Der Betriebsertrag stieg um 4,8 Prozent auf 468,1 Millionen Franken, der Aufwand nahm um 7,1 Prozent auf 451,7 Millionen Franken zu. Damit resultiert ein Gewinn von 16,4 Millionen, der unter dem Ergebnis des Vorjahres von 24,8 Millionen Franken liegt.

Beim schlechteren Abschneiden sei zu berücksichtigen, dass sich einerseits die vom Bundesrat Ende 2014 vorgenommenen Anpassungen beim Tarmed mit gut 3 Millionen Franken negativ auswirkten und anderseits Sonderabschreibungen auf den Gebäuden im Umfang von weiteren 3 Millionen Franken zu Buche schlugen, heisst es weiter.

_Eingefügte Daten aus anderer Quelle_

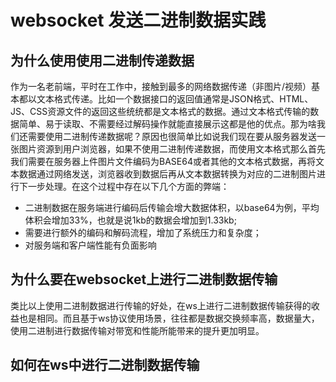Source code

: # websocket 发送二进制数据实践

## 为什么使用使用二进制传递数据

作为一名老前端，平时在工作中，接触到最多的网络数据传递（非图片/视频）基本都以文本格式传递。比如一个数据接口的返回值通常是JSON格式、HTML、JS、CSS资源文件的返回这些统统都是文本格式的数据。通过文本格式传输的数据简单、易于读取、不需要经过解码操作就能直接展示这都是他的优点。那为啥我们还需要使用二进制传递数据呢？原因也很简单比如说我们现在要从服务器发送一张图片资源到用户浏览器，如果不使用二进制传递数据，而使用文本格式那么首先我们需要在服务器上件图片文件编码为BASE64或者其他的文本格式数据，再将文本数据通过网络发送，浏览器收到数据后再从文本数据转换为对应的二进制图片进行下一步处理。在这个过程中存在以下几个方面的弊端：

+ 二进制数据在服务端进行编码后传输会增大数据体积，以base64为例，平均体积会增加33%，也就是说1kb的数据会增加到1.33kb;
+ 需要进行额外的编码和解码流程，增加了系统压力和复杂度；
+ 对服务端和客户端性能有负面影响

## 为什么要在websocket上进行二进制数据传输

类比以上使用二进制数据进行传输的好处，在ws上进行二进制数据传输获得的收益也是相同。而且基于ws协议使用场景，往往都是数据交换频率高，数据量大，使用二进制进行数据传输对带宽和性能所能带来的提升更加明显。

## 如何在ws中进行二进制数据传输



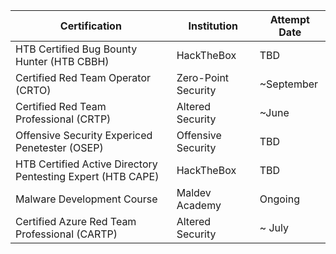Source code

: 
| Certification                                               | Institution         | Attempt Date |
| ----------------------------------------------------------- | ------------------- | ------------ |
| HTB Certified Bug Bounty Hunter (HTB CBBH)                  | HackTheBox          | TBD          |
| Certified Red Team Operator (CRTO)                          | Zero-Point Security | ~September   |
| Certified Red Team Professional (CRTP)                      | Altered Security    | ~June        |
| Offensive Security Expericed Penetester (OSEP)              | Offensive Security  | TBD          |
| HTB Certified Active Directory Pentesting Expert (HTB CAPE) | HackTheBox          | TBD          |
| Malware Development Course                                  | Maldev Academy      | Ongoing      |
| Certified Azure Red Team Professional (CARTP)               | Altered Security    | ~ July       |

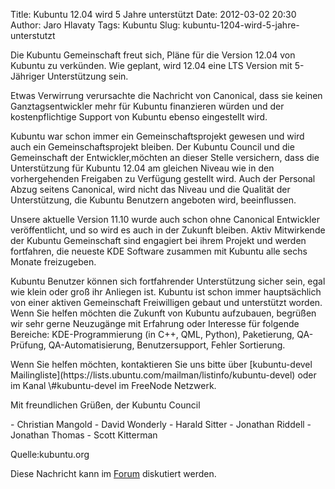 Title: Kubuntu 12.04 wird 5 Jahre unterstützt
Date: 2012-03-02 20:30
Author: Jaro Hlavaty
Tags: Kubuntu
Slug: kubuntu-1204-wird-5-jahre-unterstutzt

Die Kubuntu Gemeinschaft freut sich, Pläne für die Version 12.04 von
Kubuntu zu verkünden. Wie geplant, wird 12.04 eine LTS Version mit
5-Jähriger Unterstützung sein.

</p>
Etwas Verwirrung verursachte die Nachricht von Canonical, dass sie
keinen Ganztagsentwickler mehr für Kubuntu finanzieren würden und der
kostenpflichtige Support von Kubuntu ebenso eingestellt wird.

</p>
<!--break--><!--break-->

Kubuntu war schon immer ein Gemeinschaftsprojekt gewesen und wird auch
ein Gemeinschaftsprojekt bleiben. Der Kubuntu Council und die
Gemeinschaft der Entwickler,möchten an dieser Stelle versichern, dass
die Unterstützung für Kubuntu 12.04 am gleichen Niveau wie in den
vorhergehenden Freigaben zu Verfügung gestellt wird. Auch der Personal
Abzug seitens Canonical, wird nicht das Niveau und die Qualität der
Unterstützung, die Kubuntu Benutzern angeboten wird, beeinflussen.

</p>
Unsere aktuelle Version 11.10 wurde auch schon ohne Canonical Entwickler
veröffentlicht, und so wird es auch in der Zukunft bleiben. Aktiv
Mitwirkende der Kubuntu Gemeinschaft sind engagiert bei ihrem Projekt
und werden fortfahren, die neueste KDE Software zusammen mit Kubuntu
alle sechs Monate freizugeben.

</p>
Kubuntu Benutzer können sich fortfahrender Unterstützung sicher sein,
egal wie klein oder groß ihr Anliegen ist. Kubuntu ist schon immer
hauptsächlich von einer aktiven Gemeinschaft Freiwilligen gebaut und
unterstützt worden. Wenn Sie helfen möchten die Zukunft von Kubuntu
aufzubauen, begrüßen wir sehr gerne Neuzugänge mit Erfahrung oder
Interesse für folgende Bereiche: KDE-Programmierung (in C++, QML,
Python), Paketierung, QA-Prüfung, QA-Automatisierung, Benutzersupport,
Fehler Sortierung.

</p>
Wenn Sie helfen möchten, kontaktieren Sie uns bitte über [kubuntu-devel
Mailingliste](https://lists.ubuntu.com/mailman/listinfo/kubuntu-devel)
oder im Kanal \#kubuntu-devel im FreeNode Netzwerk.

</p>
Mit freundlichen Grüßen, der Kubuntu Council

</p>
-   Christian Mangold
-   David Wonderly
-   Harald Sitter
-   Jonathan Riddell
-   Jonathan Thomas
-   Scott Kitterman

</p>
</p>
    Quelle:kubuntu.org 

Diese Nachricht kann im
[Forum](http://forum.kubuntu-de.org/index.php?board=1.0) diskutiert
werden.

</p>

Im vergangenen Jahr wurde eine Erweiterung der OP-Kapazitäten abgeschlossen. Weiter wurde die Intensivpflegestation ausgebaut, eine Intermediate-Care-Station (IMC) eingerichtet sowie das Sprechstundenzentrum des Departements Chirurgie realisiert.

Zudem haben Spitalrat und Spitalleitung an den Vorbereitungen für die geplante Umwandlung in eine Aktiengesellschaft gearbeitet. Sie sind gemäss Mitteilung davon überzeugt, dass sich die Position des KSW mit der Umwandlung verbessert.